Palace spokeswoman can’t confirm Puno was ordered to secure Robredo’s documentsBy TJ Burgonio
Philippine Daily Inquirer
MANILA, Philippines—Malacañang on Saturday could not confirm that President Benigno Aquino indeed ordered Interior Undersecretary Rico Puno to secure Interior Secretary Jesse Robredo’s apartment and offices hours after his plane crashed in the waters off Masbate City on August 18.
Superintendent Oliver Tanseco, one of the police officers who accompanied Puno when he reportedly tried to get into Robredo’s apartment, said Aquino ordered Puno to “lock down” Robredo’s apartment and offices on the night of August 18 following the crash.
“I don’t have that information,” Abigail Valte, one of the President’s spokespersons, said in a text message when asked to confirm Tanseco’s statement. “I know that the order was given to secure the offices only.”
Justice Secretary Leila de Lima had ordered that documents in Robredo’s condominium unit in Quezon City as well as his office be secured at the request of Robredo’s wife, lawyer Maria Elena “Leni” Robredo, on August 20 and 21.
“I have no personal knowledge of that,” Budget Secretary Florencio Abad, senior political adviser to the President, said when sought for confirmation of Tanseco’s statement.
De Lima did not return calls.
Malacañang declined comment on an ABS-CBN News report that Puno, Aquino’s shooting range buddy, tried to get into Robredo’s apartment and offices at the Department of Interior and Local Government, and the National Police Commission to get papers about an investigation involving him and police officials.
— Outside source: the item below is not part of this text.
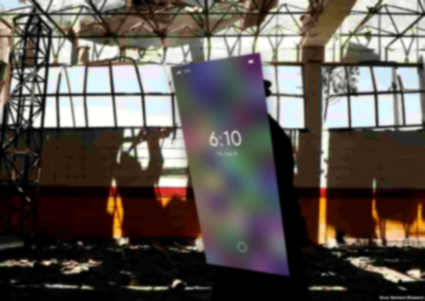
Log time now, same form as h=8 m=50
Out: h=6 m=10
Strategic Communication Secretary Ricky Carandang last Friday confirmed that Robredo was investigating sensitive matters at the time of his death, but he declined to say if the investigation involved Puno.
Tanseco said that on the night of August 18 the President called Puno when the latter arrived at the White House in Camp Crame, the quarters of the national police chief that served as a command post for the search for Robredo, and issued the order.
In compliance with the President’s order “to lock down all the offices and personal belongings” of the missing interior secretary, Puno and police officers went to Robredo’s apartment and office the next day to relay the order, Tanseco said.
A Malacañang official, who asked not to be identified by name because he was not authorized to speak on the matter, said Tanseco’s statement did not seem to jibe with De Lima’s order to secure Robredo’s documents.
The official wondered why De Lima would have Robredo’s documents secured if Puno’s team had been ordered earlier to secure them. The official said De Lima’s order was prompted by a request from Leni Robredo, who had been alerted by the household help that some people wanted to get into the apartment.
“Someone’s lying,” the official said.
Another Malacañang official, who also asked not to be named, said Tanseco’s claim that Puno had gone to Robredo’s apartment on the President’s order was more plausible.
“He won’t do that without an order from the President. Why would he log his name?” the official said, expressing doubt that Puno would do things that would destroy his relationship with the President. “He’s very trusted by the President. They go a long way.”
As to why Puno has chosen to keep quiet, he said: “He’s secure in the trust of the President.”
Aquino has appointed Manuel Roxas II as the new interior secretary. But until his nomination is confirmed by the Commission on Appointments, Executive Secretary Paquito Ochoa is officer in charge of the Department of Interior and Local Government.